**PASSAGE GIVEN**
····················

After the death of slide-guitar savant Duane Allman in 1971, many expected the Allman Brothers Band to fold up shop and call it quits.  But the five remaining members decided to soldier on in the face of incomprehensible tragedy. In Duane’s absence, it fell to the group’s other guitar player, Dickey Betts — a country-loving hothead from West Palm Beach, Florida — to pick up the titanic amounts of slack left by their indelible departed leader. Betts, who died Thursday at 80, responded to the challenge better than anyone could have imagined.

“When my brother died, Dickey really stepped up,” Gregg Allman wrote in his autobiography My Cross to Bear . “He wood-shedded like crazy … every day, he wrote. At three o’clock every afternoon, he’d sit down and write.” Just four months after Duane’s death, the band released Eat a Peach , which remains to this day, their most commercially successful studio album to date. A year later, they would score the highest-selling single of their career, “Ramblin’ Man,” which hit Number Two. The singer and writer behind that particular success? Dickey Betts.

····················

**MATERIAL**
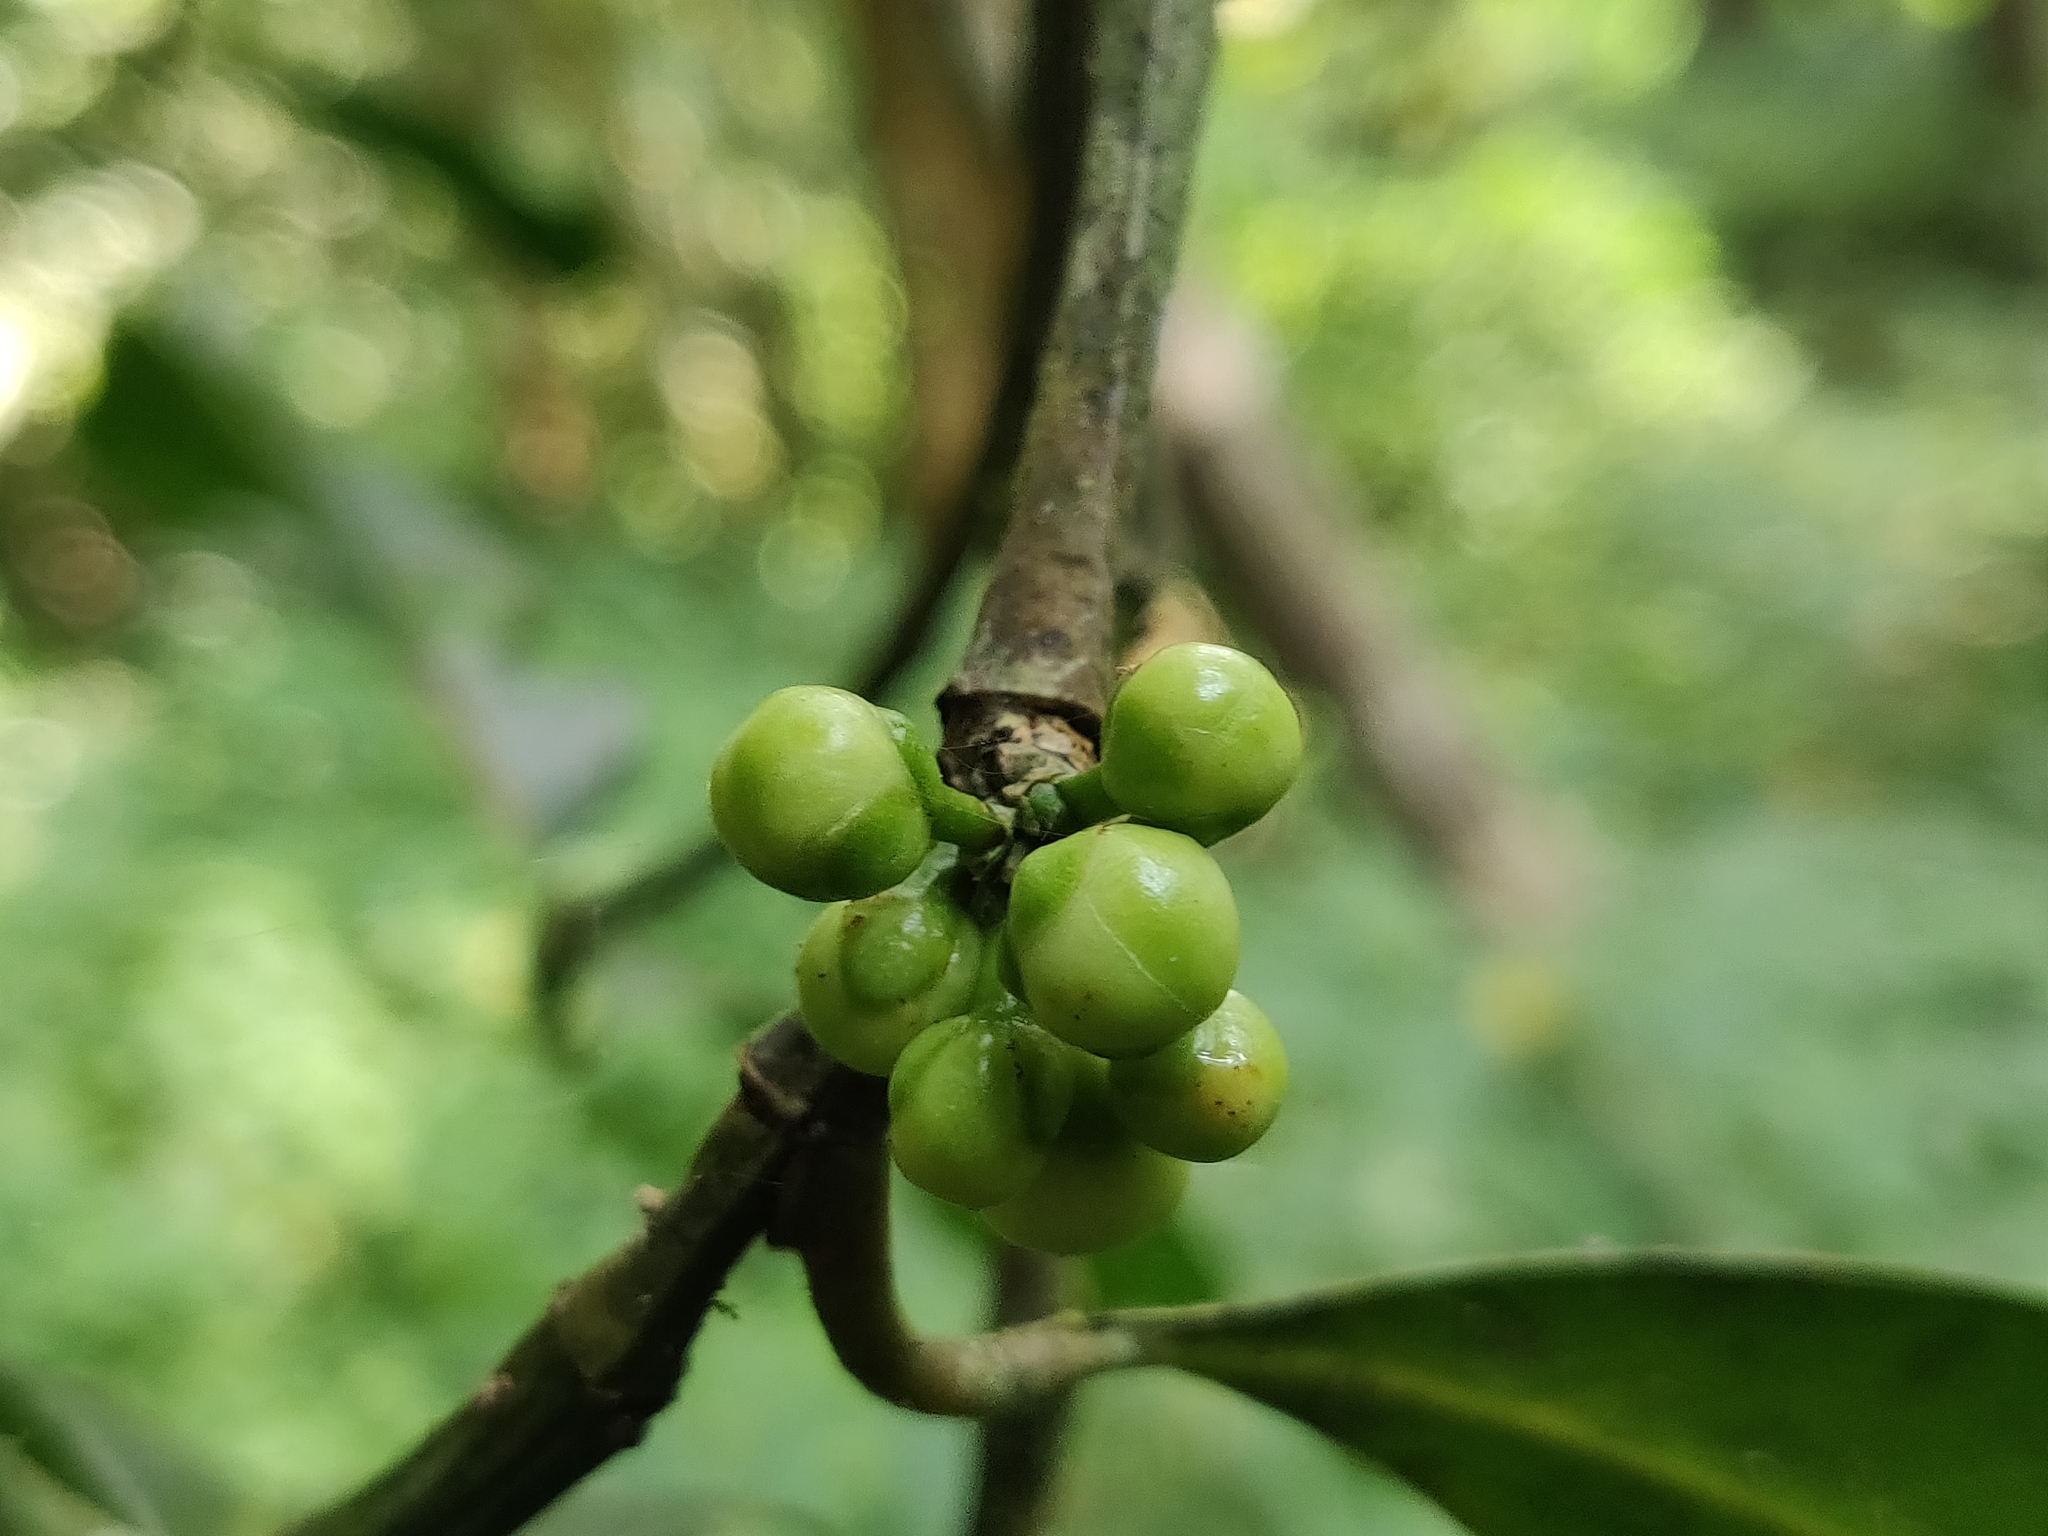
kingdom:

····················

**WHAT TO WORK ON**
**1)** According to the passage on Dickey Betts, at what time every afternoon did he sit down to write?
**2)** Set down everything in the Dickey Betts passage from "After the death" down to "could have imagined.", word for word.

**PER-TASK OUTPUTS**
**1)** Three o'clock.

**2)**
After the death of slide-guitar savant Duane Allman in 1971, many expected the Allman Brothers Band to fold up shop and call it quits.  But the five remaining members decided to soldier on in the face of incomprehensible tragedy. In Duane’s absence, it fell to the group’s other guitar player, Dickey Betts — a country-loving hothead from West Palm Beach, Florida — to pick up the titanic amounts of slack left by their indelible departed leader. Betts, who died Thursday at 80, responded to the challenge better than anyone could have imagined.